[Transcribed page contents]
Start of Block
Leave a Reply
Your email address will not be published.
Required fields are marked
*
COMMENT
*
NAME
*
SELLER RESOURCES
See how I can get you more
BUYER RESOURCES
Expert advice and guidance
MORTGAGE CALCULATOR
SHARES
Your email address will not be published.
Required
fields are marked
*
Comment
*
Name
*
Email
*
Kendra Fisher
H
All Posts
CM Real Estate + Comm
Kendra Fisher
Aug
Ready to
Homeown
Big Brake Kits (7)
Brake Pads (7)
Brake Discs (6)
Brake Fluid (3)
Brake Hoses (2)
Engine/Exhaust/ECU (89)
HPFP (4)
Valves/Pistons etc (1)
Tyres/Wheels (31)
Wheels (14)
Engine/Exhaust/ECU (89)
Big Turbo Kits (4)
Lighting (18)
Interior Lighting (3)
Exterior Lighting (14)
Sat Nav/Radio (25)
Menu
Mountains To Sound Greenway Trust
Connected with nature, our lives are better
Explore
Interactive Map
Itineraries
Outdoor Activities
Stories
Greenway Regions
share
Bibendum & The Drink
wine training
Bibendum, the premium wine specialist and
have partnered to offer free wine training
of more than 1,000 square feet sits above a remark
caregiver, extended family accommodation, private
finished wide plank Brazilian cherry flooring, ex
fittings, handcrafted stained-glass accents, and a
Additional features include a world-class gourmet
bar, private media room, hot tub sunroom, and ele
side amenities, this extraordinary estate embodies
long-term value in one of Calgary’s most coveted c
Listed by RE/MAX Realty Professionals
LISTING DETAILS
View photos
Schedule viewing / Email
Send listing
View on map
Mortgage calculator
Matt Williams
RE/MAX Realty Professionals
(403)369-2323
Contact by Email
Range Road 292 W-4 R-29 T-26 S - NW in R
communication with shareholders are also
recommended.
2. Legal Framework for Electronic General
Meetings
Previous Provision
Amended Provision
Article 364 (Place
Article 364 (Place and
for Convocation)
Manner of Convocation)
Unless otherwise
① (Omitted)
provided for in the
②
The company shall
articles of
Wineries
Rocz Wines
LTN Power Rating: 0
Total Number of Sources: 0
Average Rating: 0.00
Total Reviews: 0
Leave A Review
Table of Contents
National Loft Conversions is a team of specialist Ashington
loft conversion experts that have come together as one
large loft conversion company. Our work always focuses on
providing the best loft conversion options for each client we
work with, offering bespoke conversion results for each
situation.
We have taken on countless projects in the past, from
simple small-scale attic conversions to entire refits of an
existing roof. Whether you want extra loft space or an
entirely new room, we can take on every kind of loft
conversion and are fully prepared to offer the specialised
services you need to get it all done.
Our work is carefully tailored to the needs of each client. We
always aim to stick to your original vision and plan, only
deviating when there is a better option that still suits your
End of Block
Activity>
Filter the lines above, keeping and copying those that contain "client".

Written answer>
providing the best loft conversion options for each client we
Our work is carefully tailored to the needs of each client. We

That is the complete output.